- Bertahun-tahun Laut Natuna Utara (LNU) menjadi lokasi yang sering diperebutkan oleh sejumlah negara yang berbatasan langsung. Salah satunya, adalah Vietnam yang sangat aktif memperjuangkan wilayah tersebut untuk menjadi bagian dari mereka
- Indonesia sebagai pemilik zona ekonomi eksklusif (ZEE) di LNU juga tak kalah gigihnya untuk mempertahankan wilayah tersebut. Mengingat, ada klaim dari Vietnam yang membuat ZEEI menjadi wilayah perairan abu-abu
- Upaya Vietnam tersebut mendorong banyak kapal ikan asing (KIA) berbendera Vietnam untuk melaksanakan kegiatan penangkapan ikan secara ilegal, tidak tercatat resmi, dan melanggar aturan (IUUF)

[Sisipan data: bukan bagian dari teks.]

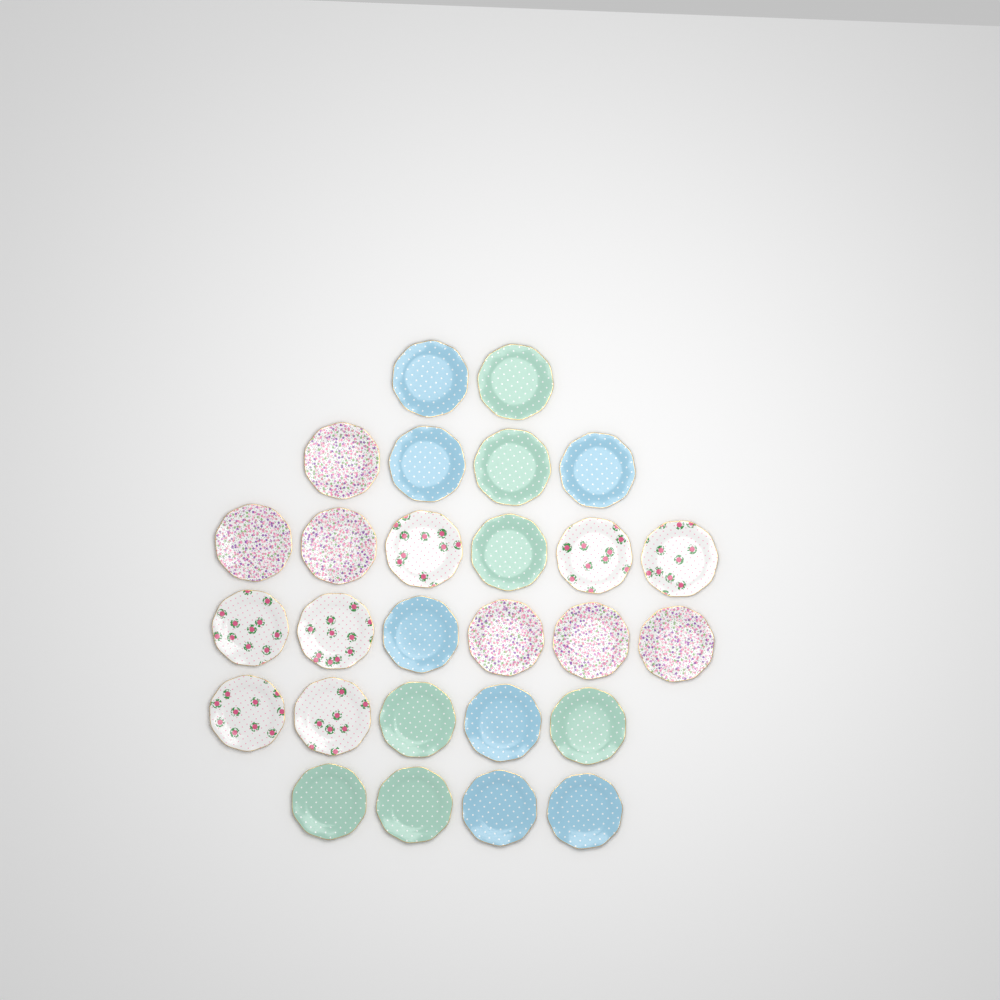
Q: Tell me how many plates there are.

- Untuk mengatasinya, kedua negara menyepakati perjanjian batas wilayah yang baru pada Desember 2022. Namun, empat bulan setelahnya hingga sekarang, tidak ada perubahan signifikan, karena kegiatan IUUF oleh KIA Vietnam masih saja ada
Empat bulan setelah kesepakatan batas zona ekonomi eksklusif (ZEE) antara Indonesia dan Vietnam di wilayah Laut Natuna Utara (LNU) ditetapkan, aktivitas penangkapan ikan secara ilegal (IUUF) yang dilakukan kapal ikan asing (KIA) berbendera Vietnam masih terus berlangsung hingga sekarang.
Seharusnya, jika merujuk pada ketetapan yang dilaksanakan pada Desember 2022 itu, aktivitas IUUF tidak akan dilakukan lagi di wilayah perairan laut yang sudah disepakati. Tetapi, pada kenyataannya kondisi tersebut tidak bisa berlangsung ideal.
Salah satu sebab kenapa kegiatan IUUF masih terus berlangsung di wilayah perairan LNU yang sebelumnya menjadi wilayah abu-abu bagi kedua negara, tidak lain adalah karena sampai saat ini belum ada publikasi atau pernyataan resmi dari masing-masing negara.
Persoalan tersebut menjadi perhatian dan dilakukan analisis oleh Indonesia Ocean Initiative Justice (IOJI) selama rentang waktu Januari sampai Maret 2023. Menurut IOJI, akibat ketiadaan publikasi, sampai sekarang belum diketahui titik koordinat yang disepakati oleh kedua negara.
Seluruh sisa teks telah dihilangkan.